• [WORK REQUIRED]: Reproduce the lecture notes on Dirac scattering off a potential step below word for word, from the first line to the last.

** Begin TEXT SHOWN **

[Click here for a PDF of this post with nicer formatting]

### Disclaimer

Peeter’s lecture notes from class. These may be incoherent and rough.

These are notes for the UofT course PHY1520, Graduate Quantum Mechanics, taught by Prof. Paramekanti.

### Dirac scattering off a potential step

For the non-relativistic case we have

\begin{equation}\label{eqn:qmLecture10:20}

\begin{aligned}

E < V_0 &\Rightarrow T = 0, R = 1 \\ E > V_0 &\Rightarrow T > 0, R < 1.

\end{aligned}

\end{equation}

What happens for a relativistic 1D particle?

Referring to fig. 1.

the region I Hamiltonian is

\begin{equation}\label{eqn:qmLecture10:40}

H =

\begin{bmatrix}

\hat{p} c & m c^2 \\

m c^2 & – \hat{p} c

\end{bmatrix},

\end{equation}

for which the solution is

\begin{equation}\label{eqn:qmLecture10:60}

\Phi = e^{i k_1 x }

\begin{bmatrix}

\cos \theta_1 \\

\sin \theta_1

\end{bmatrix},

\end{equation}

where

\begin{equation}\label{eqn:qmLecture10:80}

\begin{aligned}

\cos 2 \theta_1 &= \frac{ \Hbar c k_1 }{E_{k_1}} \\

\sin 2 \theta_1 &= \frac{ m c^2 }{E_{k_1}} \\

\end{aligned}

\end{equation}

To consider the \( k_1 < 0 \) case, note that

\begin{equation}\label{eqn:qmLecture10:100}

\begin{aligned}

\cos^2 \theta_1 – \sin^2 \theta_1 &= \cos 2 \theta_1 \\

2 \sin\theta_1 \cos\theta_1 &= \sin 2 \theta_1

\end{aligned}

\end{equation}

so after flipping the signs on all the \( k_1 \) terms we find for the reflected wave

\begin{equation}\label{eqn:qmLecture10:120}

\Phi = e^{-i k_1 x}

\begin{bmatrix}

\sin\theta_1 \\

\cos\theta_1

\end{bmatrix}.

** End TEXT SHOWN **
** Begin MATERIAL PROVIDED **

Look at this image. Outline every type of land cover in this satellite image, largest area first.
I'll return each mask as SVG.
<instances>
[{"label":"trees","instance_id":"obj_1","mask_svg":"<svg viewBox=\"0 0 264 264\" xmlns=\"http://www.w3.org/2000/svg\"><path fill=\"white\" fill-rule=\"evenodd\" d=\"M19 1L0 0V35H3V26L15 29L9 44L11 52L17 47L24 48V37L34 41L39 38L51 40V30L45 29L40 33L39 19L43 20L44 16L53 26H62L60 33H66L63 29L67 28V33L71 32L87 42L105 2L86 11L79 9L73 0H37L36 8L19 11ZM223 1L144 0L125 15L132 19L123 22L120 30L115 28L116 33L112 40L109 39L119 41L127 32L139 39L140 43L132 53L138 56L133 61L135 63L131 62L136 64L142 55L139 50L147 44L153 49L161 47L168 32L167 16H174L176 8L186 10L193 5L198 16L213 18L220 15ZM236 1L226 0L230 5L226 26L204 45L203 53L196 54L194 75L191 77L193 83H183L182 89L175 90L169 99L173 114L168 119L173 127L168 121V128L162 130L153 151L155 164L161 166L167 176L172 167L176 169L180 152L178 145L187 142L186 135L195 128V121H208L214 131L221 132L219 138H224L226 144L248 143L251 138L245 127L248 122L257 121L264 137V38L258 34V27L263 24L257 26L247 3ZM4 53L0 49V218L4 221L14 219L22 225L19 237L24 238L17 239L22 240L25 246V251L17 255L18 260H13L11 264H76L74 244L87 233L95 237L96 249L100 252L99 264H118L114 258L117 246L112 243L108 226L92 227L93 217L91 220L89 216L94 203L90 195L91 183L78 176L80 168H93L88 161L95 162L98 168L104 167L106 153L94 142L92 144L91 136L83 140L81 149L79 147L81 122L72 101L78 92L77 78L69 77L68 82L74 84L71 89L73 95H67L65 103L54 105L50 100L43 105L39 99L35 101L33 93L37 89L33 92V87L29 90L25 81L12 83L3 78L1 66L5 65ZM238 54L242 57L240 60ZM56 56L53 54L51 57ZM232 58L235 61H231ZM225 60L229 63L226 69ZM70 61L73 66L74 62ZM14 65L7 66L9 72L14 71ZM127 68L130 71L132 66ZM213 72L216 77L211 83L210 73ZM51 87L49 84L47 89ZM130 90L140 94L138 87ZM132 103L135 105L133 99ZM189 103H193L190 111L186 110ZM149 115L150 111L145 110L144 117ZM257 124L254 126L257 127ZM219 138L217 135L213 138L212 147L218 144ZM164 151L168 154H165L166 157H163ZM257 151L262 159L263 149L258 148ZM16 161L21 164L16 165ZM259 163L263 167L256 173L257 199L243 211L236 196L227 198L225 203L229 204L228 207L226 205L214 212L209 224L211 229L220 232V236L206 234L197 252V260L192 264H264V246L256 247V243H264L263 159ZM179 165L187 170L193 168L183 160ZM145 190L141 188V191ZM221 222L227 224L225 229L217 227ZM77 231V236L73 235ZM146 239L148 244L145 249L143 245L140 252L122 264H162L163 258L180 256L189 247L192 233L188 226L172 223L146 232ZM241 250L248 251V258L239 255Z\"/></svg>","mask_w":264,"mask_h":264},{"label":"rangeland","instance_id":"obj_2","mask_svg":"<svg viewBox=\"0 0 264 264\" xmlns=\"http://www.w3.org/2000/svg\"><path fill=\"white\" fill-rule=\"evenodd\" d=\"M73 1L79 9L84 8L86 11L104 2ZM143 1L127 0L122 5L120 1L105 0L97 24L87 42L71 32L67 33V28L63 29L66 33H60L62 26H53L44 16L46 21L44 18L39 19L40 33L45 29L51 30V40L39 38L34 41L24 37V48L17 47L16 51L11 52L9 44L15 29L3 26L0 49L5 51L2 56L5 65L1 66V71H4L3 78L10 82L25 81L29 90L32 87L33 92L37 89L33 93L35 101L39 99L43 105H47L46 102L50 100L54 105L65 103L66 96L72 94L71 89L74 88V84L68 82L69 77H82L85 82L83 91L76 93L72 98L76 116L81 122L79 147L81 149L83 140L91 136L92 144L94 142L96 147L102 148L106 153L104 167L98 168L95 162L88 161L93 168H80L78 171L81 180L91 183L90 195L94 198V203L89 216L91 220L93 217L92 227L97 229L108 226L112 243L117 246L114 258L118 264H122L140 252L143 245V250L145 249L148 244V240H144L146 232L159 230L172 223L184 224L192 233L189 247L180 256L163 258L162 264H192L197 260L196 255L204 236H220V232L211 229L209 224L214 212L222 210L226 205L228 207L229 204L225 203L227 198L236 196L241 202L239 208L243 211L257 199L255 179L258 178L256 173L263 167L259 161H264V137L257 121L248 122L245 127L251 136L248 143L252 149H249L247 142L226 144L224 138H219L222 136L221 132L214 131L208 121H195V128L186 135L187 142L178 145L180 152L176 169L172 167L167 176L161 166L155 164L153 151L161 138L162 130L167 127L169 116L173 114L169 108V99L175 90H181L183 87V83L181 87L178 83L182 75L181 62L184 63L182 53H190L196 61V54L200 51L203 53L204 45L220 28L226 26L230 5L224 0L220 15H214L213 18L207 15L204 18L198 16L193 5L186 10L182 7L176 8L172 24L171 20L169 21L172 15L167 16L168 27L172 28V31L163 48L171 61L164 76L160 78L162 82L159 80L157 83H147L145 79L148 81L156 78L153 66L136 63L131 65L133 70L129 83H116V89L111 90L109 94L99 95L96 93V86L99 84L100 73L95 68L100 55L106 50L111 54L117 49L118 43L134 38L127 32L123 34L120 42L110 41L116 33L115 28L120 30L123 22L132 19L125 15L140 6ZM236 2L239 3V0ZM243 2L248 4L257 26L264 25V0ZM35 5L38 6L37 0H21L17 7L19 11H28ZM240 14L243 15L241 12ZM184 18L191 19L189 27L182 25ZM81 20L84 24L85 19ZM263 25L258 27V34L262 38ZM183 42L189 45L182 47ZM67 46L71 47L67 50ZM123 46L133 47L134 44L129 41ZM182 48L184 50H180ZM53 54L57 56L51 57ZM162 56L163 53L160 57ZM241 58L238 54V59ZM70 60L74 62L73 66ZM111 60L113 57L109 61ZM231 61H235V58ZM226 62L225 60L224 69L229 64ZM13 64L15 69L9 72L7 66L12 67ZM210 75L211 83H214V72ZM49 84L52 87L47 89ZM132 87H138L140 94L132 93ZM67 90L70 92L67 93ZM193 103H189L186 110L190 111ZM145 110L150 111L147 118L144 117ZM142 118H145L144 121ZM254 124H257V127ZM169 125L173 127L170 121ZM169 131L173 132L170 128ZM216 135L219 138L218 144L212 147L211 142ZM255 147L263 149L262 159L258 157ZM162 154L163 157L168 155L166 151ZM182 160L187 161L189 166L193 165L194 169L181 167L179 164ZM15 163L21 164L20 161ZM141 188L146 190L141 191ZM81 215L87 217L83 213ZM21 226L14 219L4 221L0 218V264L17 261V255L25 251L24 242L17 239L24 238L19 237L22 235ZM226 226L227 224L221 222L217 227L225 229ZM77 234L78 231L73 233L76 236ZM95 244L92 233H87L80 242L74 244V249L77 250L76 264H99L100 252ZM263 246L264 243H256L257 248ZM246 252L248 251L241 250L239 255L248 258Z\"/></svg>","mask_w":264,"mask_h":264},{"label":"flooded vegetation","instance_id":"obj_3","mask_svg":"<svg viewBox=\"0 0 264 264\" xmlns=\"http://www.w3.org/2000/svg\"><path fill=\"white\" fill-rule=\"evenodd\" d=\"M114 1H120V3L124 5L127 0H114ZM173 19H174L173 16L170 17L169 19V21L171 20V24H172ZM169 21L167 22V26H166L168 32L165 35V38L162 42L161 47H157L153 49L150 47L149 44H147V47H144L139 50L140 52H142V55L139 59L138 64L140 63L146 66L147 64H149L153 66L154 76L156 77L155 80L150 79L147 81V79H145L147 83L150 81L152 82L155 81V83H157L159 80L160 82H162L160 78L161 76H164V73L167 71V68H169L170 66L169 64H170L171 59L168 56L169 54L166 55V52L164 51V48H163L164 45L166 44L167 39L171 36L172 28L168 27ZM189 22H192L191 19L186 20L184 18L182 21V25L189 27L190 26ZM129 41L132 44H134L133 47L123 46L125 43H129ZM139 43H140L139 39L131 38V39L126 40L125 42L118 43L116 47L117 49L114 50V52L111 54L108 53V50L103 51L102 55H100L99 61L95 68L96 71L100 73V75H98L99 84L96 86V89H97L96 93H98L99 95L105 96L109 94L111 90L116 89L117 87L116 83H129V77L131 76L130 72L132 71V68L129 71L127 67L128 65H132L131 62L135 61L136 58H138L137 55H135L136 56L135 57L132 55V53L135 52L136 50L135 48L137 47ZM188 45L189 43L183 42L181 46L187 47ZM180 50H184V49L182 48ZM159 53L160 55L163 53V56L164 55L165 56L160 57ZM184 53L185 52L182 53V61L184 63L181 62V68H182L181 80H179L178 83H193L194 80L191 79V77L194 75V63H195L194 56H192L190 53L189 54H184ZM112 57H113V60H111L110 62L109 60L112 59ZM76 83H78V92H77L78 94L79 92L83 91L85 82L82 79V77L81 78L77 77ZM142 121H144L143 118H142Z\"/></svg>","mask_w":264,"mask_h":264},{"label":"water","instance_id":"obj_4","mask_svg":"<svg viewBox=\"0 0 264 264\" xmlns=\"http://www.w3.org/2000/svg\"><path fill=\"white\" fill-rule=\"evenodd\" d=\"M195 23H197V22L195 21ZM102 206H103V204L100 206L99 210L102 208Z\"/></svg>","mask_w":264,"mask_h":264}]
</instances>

** End MATERIAL PROVIDED **
** Begin MATERIAL PROVIDED **

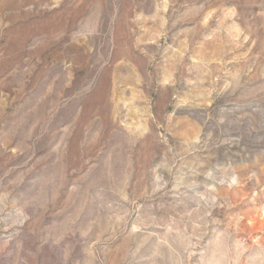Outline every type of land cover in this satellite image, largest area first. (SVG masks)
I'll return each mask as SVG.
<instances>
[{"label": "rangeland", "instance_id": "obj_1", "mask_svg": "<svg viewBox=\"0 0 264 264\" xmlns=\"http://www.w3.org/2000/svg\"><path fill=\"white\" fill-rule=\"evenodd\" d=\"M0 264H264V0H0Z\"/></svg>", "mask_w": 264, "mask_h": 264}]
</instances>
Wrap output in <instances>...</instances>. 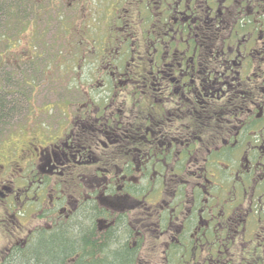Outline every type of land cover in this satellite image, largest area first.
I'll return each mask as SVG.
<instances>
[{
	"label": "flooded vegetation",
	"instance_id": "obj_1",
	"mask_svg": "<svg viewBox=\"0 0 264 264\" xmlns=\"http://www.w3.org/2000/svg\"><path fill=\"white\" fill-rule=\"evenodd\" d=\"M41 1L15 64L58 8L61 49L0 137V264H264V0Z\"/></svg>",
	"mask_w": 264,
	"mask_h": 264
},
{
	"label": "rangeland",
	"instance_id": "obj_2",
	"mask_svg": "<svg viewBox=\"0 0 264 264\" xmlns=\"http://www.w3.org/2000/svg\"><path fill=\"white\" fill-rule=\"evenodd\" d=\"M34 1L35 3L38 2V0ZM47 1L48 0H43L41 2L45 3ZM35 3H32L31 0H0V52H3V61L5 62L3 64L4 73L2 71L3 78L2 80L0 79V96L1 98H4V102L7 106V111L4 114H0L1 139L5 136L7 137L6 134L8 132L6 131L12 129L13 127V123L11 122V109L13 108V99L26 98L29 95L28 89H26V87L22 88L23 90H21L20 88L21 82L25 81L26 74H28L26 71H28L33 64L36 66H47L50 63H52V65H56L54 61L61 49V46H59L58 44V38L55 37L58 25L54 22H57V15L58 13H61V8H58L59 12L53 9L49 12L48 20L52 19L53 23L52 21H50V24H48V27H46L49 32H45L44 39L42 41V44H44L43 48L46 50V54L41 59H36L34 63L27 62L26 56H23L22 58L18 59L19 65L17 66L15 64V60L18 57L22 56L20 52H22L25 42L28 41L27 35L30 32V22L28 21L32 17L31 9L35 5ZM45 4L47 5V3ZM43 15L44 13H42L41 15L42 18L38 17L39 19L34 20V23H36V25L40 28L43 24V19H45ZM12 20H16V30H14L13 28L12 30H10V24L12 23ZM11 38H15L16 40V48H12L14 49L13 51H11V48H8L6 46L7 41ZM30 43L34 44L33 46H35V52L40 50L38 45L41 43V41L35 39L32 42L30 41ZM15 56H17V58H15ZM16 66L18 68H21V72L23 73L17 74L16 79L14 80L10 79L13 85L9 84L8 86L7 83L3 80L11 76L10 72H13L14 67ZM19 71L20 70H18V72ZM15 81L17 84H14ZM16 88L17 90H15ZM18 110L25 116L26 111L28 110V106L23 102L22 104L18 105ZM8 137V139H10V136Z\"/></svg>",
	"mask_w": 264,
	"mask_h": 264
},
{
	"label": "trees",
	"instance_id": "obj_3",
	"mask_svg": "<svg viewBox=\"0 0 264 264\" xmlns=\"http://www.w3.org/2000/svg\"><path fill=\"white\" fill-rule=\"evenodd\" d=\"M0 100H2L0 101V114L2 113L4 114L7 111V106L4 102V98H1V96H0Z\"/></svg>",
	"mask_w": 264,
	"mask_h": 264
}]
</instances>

** End MATERIAL PROVIDED **

• [CORRECT ANSWER]:
[Click here for a PDF of this post with nicer formatting]

### Disclaimer

Peeter’s lecture notes from class. These may be incoherent and rough.

These are notes for the UofT course PHY1520, Graduate Quantum Mechanics, taught by Prof. Paramekanti.

### Dirac scattering off a potential step

For the non-relativistic case we have

\begin{equation}\label{eqn:qmLecture10:20}

\begin{aligned}

E < V_0 &\Rightarrow T = 0, R = 1 \\ E > V_0 &\Rightarrow T > 0, R < 1.

\end{aligned}

\end{equation}

What happens for a relativistic 1D particle?

Referring to fig. 1.

the region I Hamiltonian is

\begin{equation}\label{eqn:qmLecture10:40}

H =

\begin{bmatrix}

\hat{p} c & m c^2 \\

m c^2 & – \hat{p} c

\end{bmatrix},

\end{equation}

for which the solution is

\begin{equation}\label{eqn:qmLecture10:60}

\Phi = e^{i k_1 x }

\begin{bmatrix}

\cos \theta_1 \\

\sin \theta_1

\end{bmatrix},

\end{equation}

where

\begin{equation}\label{eqn:qmLecture10:80}

\begin{aligned}

\cos 2 \theta_1 &= \frac{ \Hbar c k_1 }{E_{k_1}} \\

\sin 2 \theta_1 &= \frac{ m c^2 }{E_{k_1}} \\

\end{aligned}

\end{equation}

To consider the \( k_1 < 0 \) case, note that

\begin{equation}\label{eqn:qmLecture10:100}

\begin{aligned}

\cos^2 \theta_1 – \sin^2 \theta_1 &= \cos 2 \theta_1 \\

2 \sin\theta_1 \cos\theta_1 &= \sin 2 \theta_1

\end{aligned}

\end{equation}

so after flipping the signs on all the \( k_1 \) terms we find for the reflected wave

\begin{equation}\label{eqn:qmLecture10:120}

\Phi = e^{-i k_1 x}

\begin{bmatrix}

\sin\theta_1 \\

\cos\theta_1

\end{bmatrix}.